VARs Question Bidding War Over Data Domain2:50 PM EST Mon. Jul. 06, 2009
As EMC upped its bid for Data Domain to $2.1 billion Monday, storage solution providers questioned EMC's motives in its bidding war against archrival NetApp.
Solution providers, who noted that EMC already has dedupe technology similar to Data Domain's, wondered if EMC is using the bidding war to put financial pressure on NetApp and whether the strategy could backfire against the storage giant.
Netapp on May 20 said it planned to acquire Data Domain for $1.5 billion in cash and stock. Next, EMC on June 1 bid $30 per share in cash, totaling $1.8 billion, for Data Domain. NetApp followed on June 3 with a cash and stock bid of $1.9 billion.
EMC on Monday upped its all-cash offer for Data Domain to $2.1 billion.
Data Domain is the leading vendor of deduplication technology, also called "dedupe," which removes duplicate information as data is stored, backed up, or archived. This results in a significant decrease in storage capacity requirements.
Both EMC and NetApp already have their own storage dedupe technologies. In EMC's case, it has at least three types thanks to acquisitions and OEM deals.
Keith Norbie, vice president of sales at Nexus Information Systems, a Minnetonka, Minn.-based solution provider and partner to all three storage vendors, said he found it interesting that EMC increased its offer by $200 million, even though NetApp only increased its prior offer by $100 million.
"Is EMC saying, 'I'm gonna call your bluff; I'm the only adult in the room," Norbie said.
EMC's increased offer means more questions than answers, Norbie said. "The big question is, what is EMC doing," he said. "Does it want to bankrupt NetApp? Does it want to use all of NetApp's money up if NetApp continues its acquisition bid? EMC already has dedupe technology."

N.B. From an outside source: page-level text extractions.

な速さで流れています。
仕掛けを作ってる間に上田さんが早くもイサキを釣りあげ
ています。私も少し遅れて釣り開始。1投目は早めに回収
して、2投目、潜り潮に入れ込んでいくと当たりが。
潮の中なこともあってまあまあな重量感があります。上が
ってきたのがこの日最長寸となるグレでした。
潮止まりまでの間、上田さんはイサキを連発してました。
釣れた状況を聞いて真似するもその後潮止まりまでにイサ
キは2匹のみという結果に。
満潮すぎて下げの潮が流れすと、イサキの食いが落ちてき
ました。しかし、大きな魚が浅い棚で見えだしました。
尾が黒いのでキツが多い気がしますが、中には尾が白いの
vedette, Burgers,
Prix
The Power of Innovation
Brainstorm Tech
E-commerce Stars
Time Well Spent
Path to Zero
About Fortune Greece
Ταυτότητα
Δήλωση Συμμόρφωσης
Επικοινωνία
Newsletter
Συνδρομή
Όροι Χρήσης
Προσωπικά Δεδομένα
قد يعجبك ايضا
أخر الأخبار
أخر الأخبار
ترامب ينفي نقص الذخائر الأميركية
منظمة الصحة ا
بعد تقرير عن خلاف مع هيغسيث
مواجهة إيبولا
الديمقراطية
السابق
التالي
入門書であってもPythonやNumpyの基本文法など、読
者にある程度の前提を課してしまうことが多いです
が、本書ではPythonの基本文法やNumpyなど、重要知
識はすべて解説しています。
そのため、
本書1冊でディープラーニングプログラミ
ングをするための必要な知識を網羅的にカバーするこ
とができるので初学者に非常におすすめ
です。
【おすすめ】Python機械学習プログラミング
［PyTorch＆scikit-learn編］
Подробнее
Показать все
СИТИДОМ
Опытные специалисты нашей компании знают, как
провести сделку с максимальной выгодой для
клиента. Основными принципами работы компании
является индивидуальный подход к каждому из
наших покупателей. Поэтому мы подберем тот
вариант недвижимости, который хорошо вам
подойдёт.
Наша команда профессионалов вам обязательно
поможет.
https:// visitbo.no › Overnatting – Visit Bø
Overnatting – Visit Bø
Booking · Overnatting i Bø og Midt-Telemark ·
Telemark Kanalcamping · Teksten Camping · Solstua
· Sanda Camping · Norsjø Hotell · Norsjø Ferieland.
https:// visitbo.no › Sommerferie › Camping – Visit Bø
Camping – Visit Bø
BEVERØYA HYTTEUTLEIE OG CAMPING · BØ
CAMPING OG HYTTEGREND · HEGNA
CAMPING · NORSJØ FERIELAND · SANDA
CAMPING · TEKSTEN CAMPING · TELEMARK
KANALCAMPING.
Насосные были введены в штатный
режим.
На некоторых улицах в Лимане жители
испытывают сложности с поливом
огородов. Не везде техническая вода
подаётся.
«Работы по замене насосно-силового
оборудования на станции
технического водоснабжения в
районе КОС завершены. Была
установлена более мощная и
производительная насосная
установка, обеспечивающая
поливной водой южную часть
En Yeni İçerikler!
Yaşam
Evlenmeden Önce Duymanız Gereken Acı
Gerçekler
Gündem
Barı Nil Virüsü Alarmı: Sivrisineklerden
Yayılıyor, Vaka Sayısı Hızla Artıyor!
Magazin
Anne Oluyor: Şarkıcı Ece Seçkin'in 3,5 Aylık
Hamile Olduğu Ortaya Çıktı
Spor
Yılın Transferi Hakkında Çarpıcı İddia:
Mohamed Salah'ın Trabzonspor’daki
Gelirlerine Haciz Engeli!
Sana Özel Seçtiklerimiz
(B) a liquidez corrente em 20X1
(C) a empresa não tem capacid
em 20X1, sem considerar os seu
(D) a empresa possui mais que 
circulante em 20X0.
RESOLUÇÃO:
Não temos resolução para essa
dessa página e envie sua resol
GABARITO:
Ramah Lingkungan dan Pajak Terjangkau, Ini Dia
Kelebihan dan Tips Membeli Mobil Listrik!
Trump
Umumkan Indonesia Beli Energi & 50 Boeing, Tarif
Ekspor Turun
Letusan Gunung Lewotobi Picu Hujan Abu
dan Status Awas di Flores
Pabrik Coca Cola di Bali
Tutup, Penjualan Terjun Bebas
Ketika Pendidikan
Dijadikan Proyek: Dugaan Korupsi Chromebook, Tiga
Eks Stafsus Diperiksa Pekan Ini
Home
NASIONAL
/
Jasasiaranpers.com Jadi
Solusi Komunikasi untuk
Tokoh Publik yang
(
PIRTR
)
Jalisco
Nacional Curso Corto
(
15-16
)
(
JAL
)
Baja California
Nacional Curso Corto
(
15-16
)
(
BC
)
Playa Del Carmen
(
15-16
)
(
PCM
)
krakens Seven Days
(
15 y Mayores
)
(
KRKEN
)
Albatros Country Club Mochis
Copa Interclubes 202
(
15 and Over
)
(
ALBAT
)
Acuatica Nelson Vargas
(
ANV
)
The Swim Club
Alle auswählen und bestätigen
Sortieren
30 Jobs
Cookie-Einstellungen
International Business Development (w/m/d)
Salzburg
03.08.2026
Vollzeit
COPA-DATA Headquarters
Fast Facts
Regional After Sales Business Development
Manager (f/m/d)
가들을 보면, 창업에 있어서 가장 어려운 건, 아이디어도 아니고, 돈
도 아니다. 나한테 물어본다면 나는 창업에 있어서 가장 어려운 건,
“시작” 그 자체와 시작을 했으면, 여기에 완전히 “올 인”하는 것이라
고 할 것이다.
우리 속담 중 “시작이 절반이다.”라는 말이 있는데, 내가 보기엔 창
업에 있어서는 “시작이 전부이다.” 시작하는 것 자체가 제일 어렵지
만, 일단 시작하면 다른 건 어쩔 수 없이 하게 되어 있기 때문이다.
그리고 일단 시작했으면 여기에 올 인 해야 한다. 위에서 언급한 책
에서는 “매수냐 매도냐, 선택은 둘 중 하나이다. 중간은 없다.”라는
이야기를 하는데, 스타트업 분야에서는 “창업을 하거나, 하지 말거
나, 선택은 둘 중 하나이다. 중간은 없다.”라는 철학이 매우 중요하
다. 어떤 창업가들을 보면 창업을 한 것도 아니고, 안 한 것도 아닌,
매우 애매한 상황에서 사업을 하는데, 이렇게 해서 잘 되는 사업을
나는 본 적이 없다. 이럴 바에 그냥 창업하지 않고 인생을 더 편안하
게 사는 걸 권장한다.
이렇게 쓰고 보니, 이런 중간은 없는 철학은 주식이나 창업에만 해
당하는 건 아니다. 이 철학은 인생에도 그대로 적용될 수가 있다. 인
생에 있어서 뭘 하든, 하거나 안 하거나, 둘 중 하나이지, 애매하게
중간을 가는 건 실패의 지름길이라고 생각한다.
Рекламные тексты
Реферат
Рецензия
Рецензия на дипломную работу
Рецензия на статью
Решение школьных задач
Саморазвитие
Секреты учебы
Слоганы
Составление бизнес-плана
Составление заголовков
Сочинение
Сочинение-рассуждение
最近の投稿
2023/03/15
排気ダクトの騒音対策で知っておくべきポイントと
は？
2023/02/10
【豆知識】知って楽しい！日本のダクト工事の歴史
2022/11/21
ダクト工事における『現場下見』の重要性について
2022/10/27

However, Norbie said, while EMC and other vendors have dedupe, nobody has managed to package the technology for customers the way Data Domain has done. And Data Domain does offer the best brand awareness and market momentum of any vendor, he said.
Brian McCarthy, president and owner at Sencilo Solutions, a Lake Mary, Fla.-based EMC and Data Domain partner, said he has trouble understanding why anyone would want to pay so much for Data Domain, a company that had total revenue of only $274 million for all of 2008.
"I thought it was silly at $1.8 billion," McCarthy said. "Now it's jaw-dropping. We're not talking Intel's processor technology. We're talking something that maybe 25 storage companies are already offering."
By offering so much for Data Domain, EMC risks losing out on sales of its own dedupe products, including its Disk Library and Avamar lines, McCarthy said.
"If I were a Data Domain sales rep, I'd be having a field day with this, and say, 'Why would you want to buy EMC products when EMC is trying to buy ours,'" he said.
NetApp declined to respond to EMC's newest offer, but did e-mail a statement attributed to Dan Warmenhoven, chairman and CEO of NetApp, that said, "In response to EMC's revised, unsolicited offer, the NetApp Board of Directors will carefully weigh its options, keeping in mind both its fiduciary duty to its stockholders and its disciplined acquisition strategy. We will provide an update shortly."
Both NetApp and EMC have received regulatory approval from the U.S. Federal Trade Commission.
Data Domains' Board of Directors has set a date of Aug. 14 for holding a special meeting of Data Domain stockholders to consider and vote on the merger.